Bordeaux. Quais de la Garonne, Cité du Vin, Bassins de Lumières : Bordeaux ne manque pas d’atouts pour attirer les voyageurs d’affaires. Ouvert en juin 2021, l’hôtel Renaissance (groupe Marriott) se propose de les héberger. Au-delà des chambres, l'établissement quatre étoiles dispose de plus de 300 m2 d’espaces événementiels et de quatre salles de réunion. Son espace le plus grand peut accueillir 240 personnes. Autres arguments : un rooftop, une piscine perchée ainsi qu'une vue sur la ville et sur deux immenses silos à grains, héritages de l’histoire du bâtiment où il est installé.

 

Marseille. Les modes de travail changent, inspirant de nouvelles pratiques. C’est le cas à L’Équateur.
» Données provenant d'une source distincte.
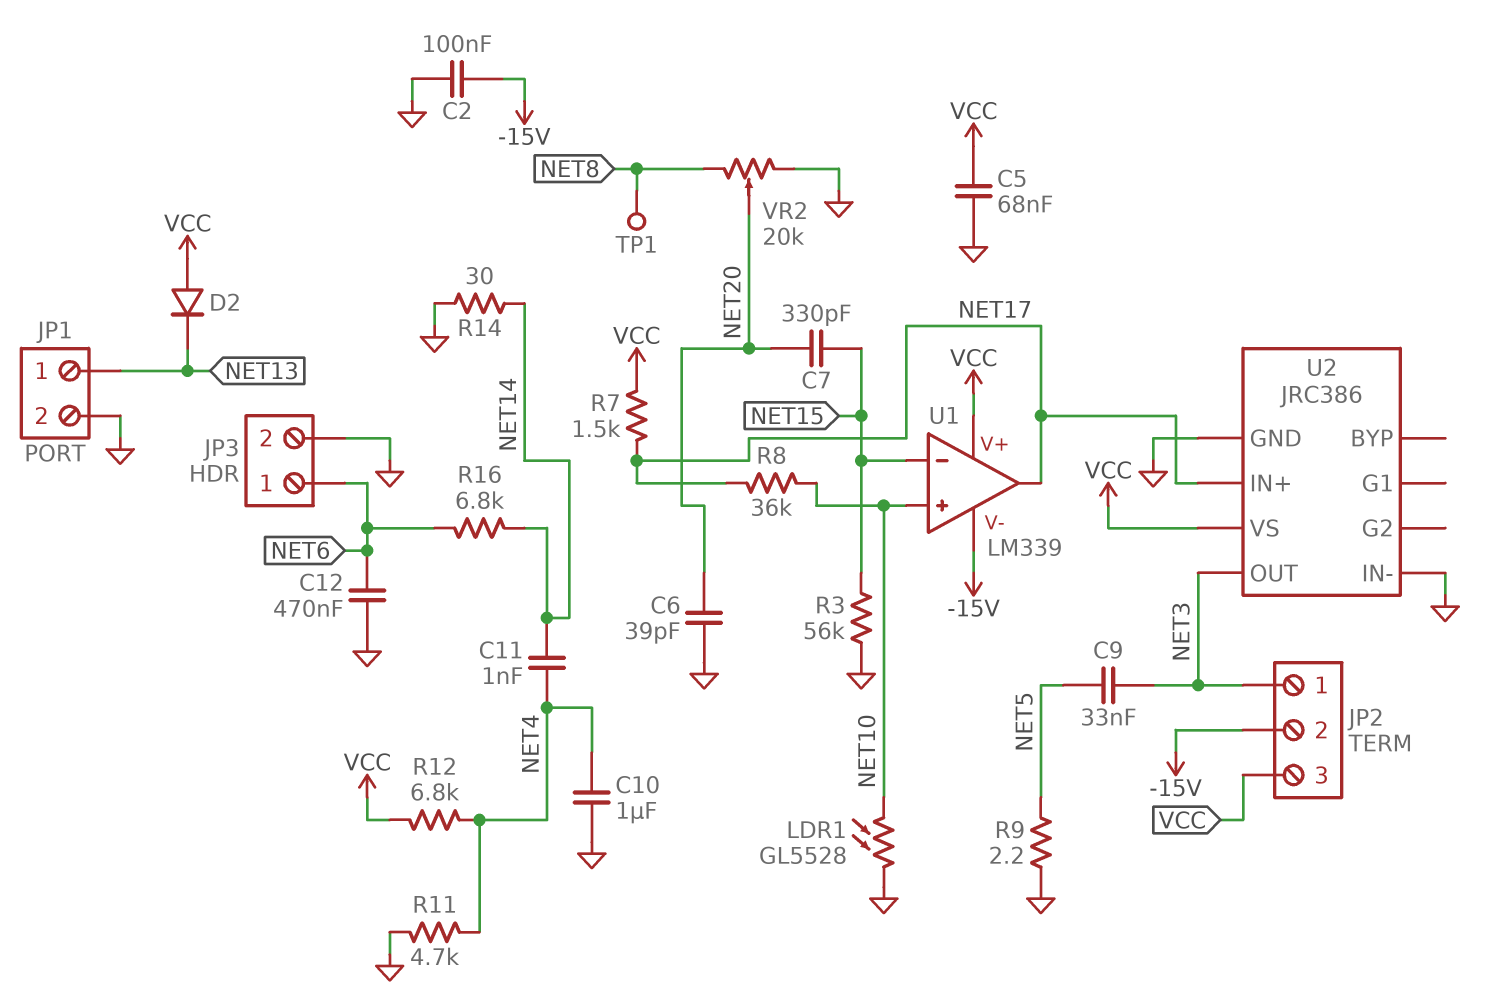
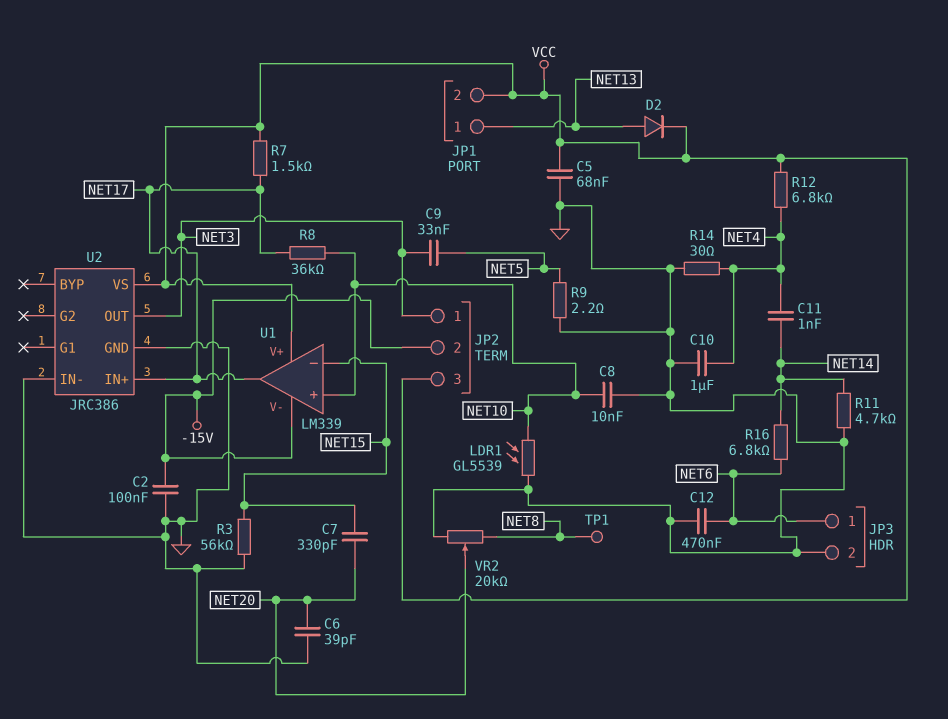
C8: none -> 10nF (GND, NET10)
D2: diode (A VCC, K NET13) -> diode (A NET13, K VCC)
JP1 pin 2: GND -> VCC
LDR1: GL5528 (GND, NET10) -> GL5539 (GND, NET10)
R11: 4.7k (GND, NET4) -> 4.7k (GND, NET14)
R14: 30 (GND, NET14) -> 30 (GND, NET4)

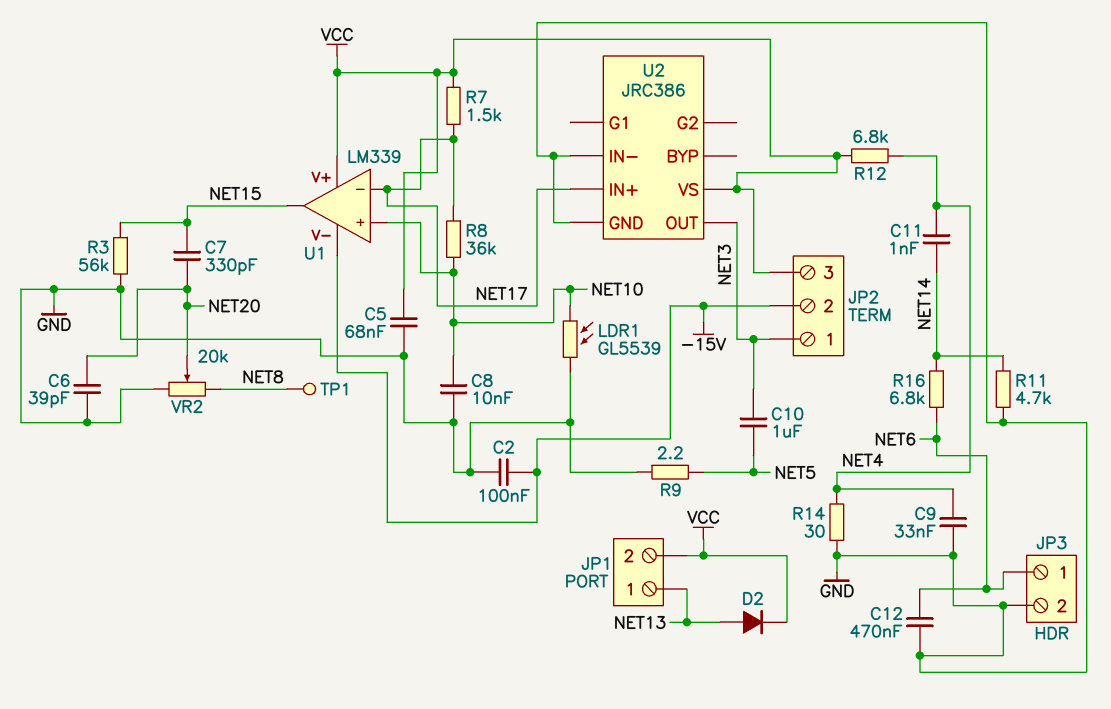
C9: 33nF (NET3, NET5) -> 33nF (GND, NET4)
C10: 1uF (GND, NET4) -> 1uF (NET3, NET5)
U1 pin in-: NET15 -> NET17
U1 pin out: NET17 -> NET15

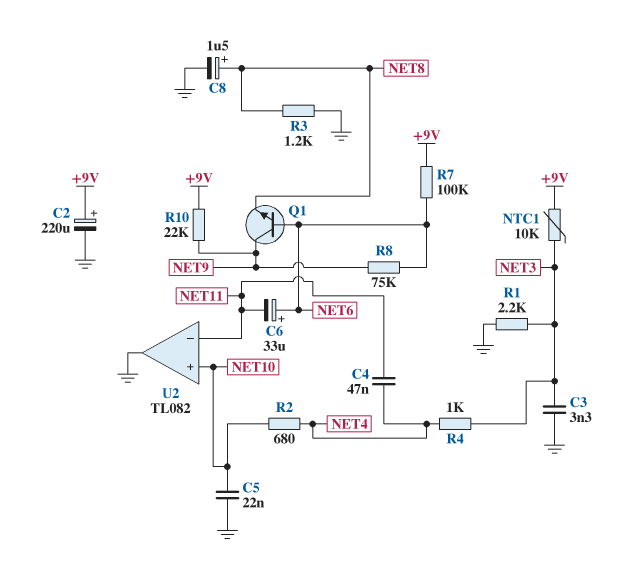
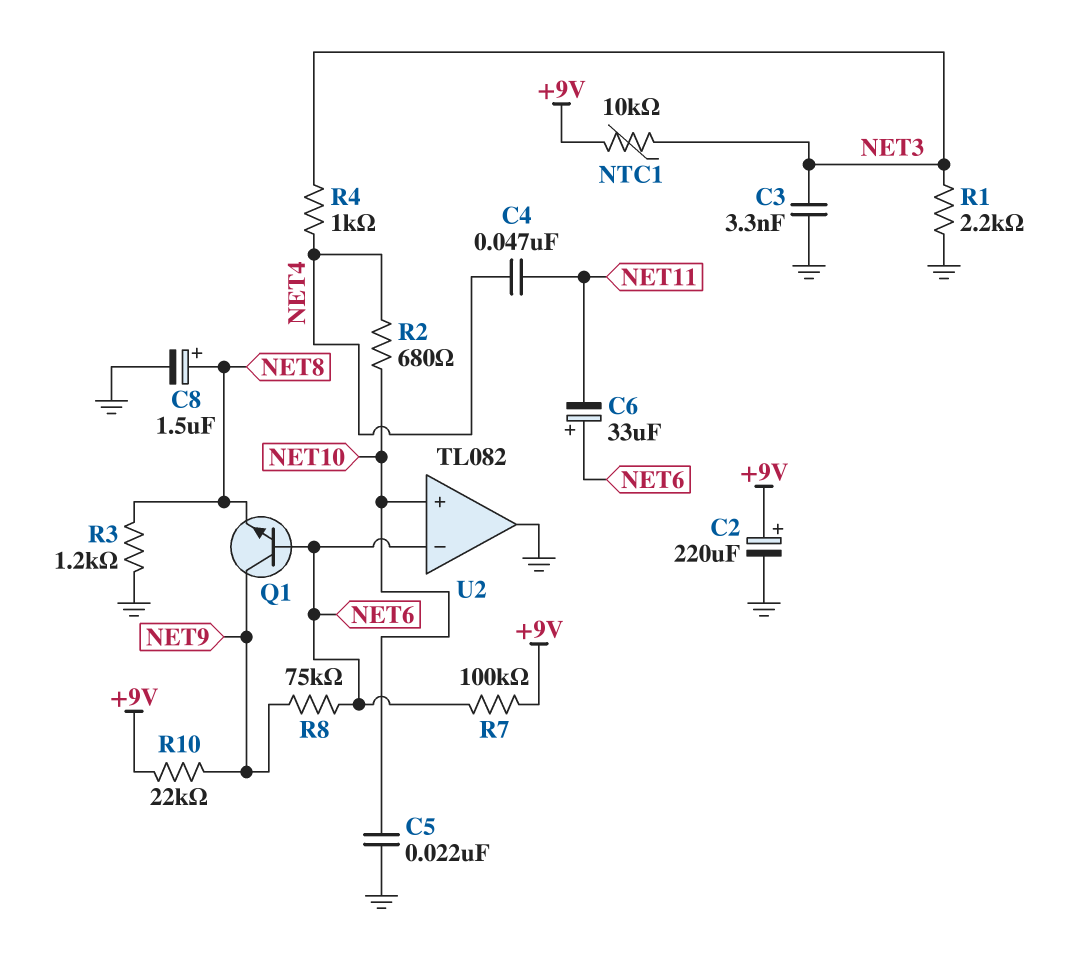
U2 pin in-: NET11 -> NET6

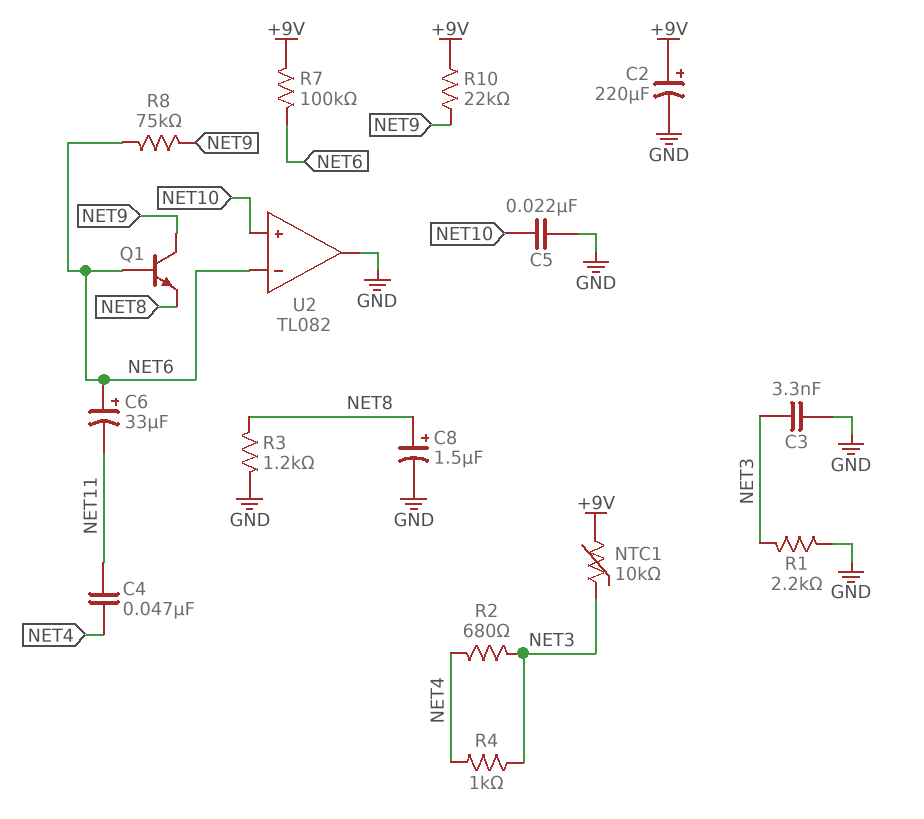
R2: 680 (NET4, NET10) -> 680 (NET3, NET4)

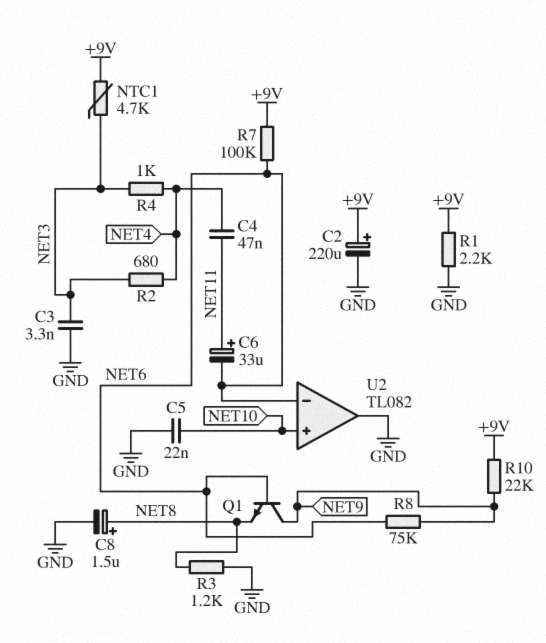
C6: 33uF (plus NET6, minus NET11) -> 33uF (plus NET11, minus NET6)
NTC1: 10k (+9V, NET3) -> 4.7k (+9V, NET3)
R1: 2.2k (GND, NET3) -> 2.2k (+9V, GND)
Ouvert en mars dans le 2e arrondissement, cet espace de coworking de 44 postes se veut inclusif et solidaire, de par son implantation géographique et la variété des profils accueillis - entreprises, indépendants, salariés, associations. Au-delà de sa fonction première, le lieu accueille des réunions dans des salles dédiées pouvant rassembler de 8 à 45 personnes, hors période covid.

 

Seissan. L’argument du plein air aura peut-être de quoi séduire alors que le virus est encore là. Ouvert dans le Gers, à moins d’une heure et demie de Toulouse en voiture, le Whaka Lodge peut se décrire comme un hôtel de pleine nature ou un camping de luxe déployé sur 12 hectares de forêts et de lacs. Conçu pour le grand public, il propose aussi des salles de séminaires, peut accueillir des événements B to B (lancement de produit, cocktail, réception…) ou servir de cadre à un team building, le tout en hébergeant tout le monde sur place. Il faut imaginer « un workshop dans une clairière créative en bord du lac ou une sous-commission sur des gros coussins aménagés sur le ponton au milieu des eaux ». Dépaysement garanti.

 

Paris. Ouverte en mars boulevard Haussmann, Ôhm - La Maison du Dirigeant ne rentre pas vraiment dans les cases. Son concept ? Accueillir, à travers des espaces de travail partagés, des experts au service des dirigeants d’entreprise, des cabinets de conseil ou d’avocats, des banques d’affaires, des entreprises de communication ou de lobbyings, des spécialistes RH... Un écosystème où les événements peuvent aussi trouver leur place au sein notamment d'un auditorium et d’un studio de tournage.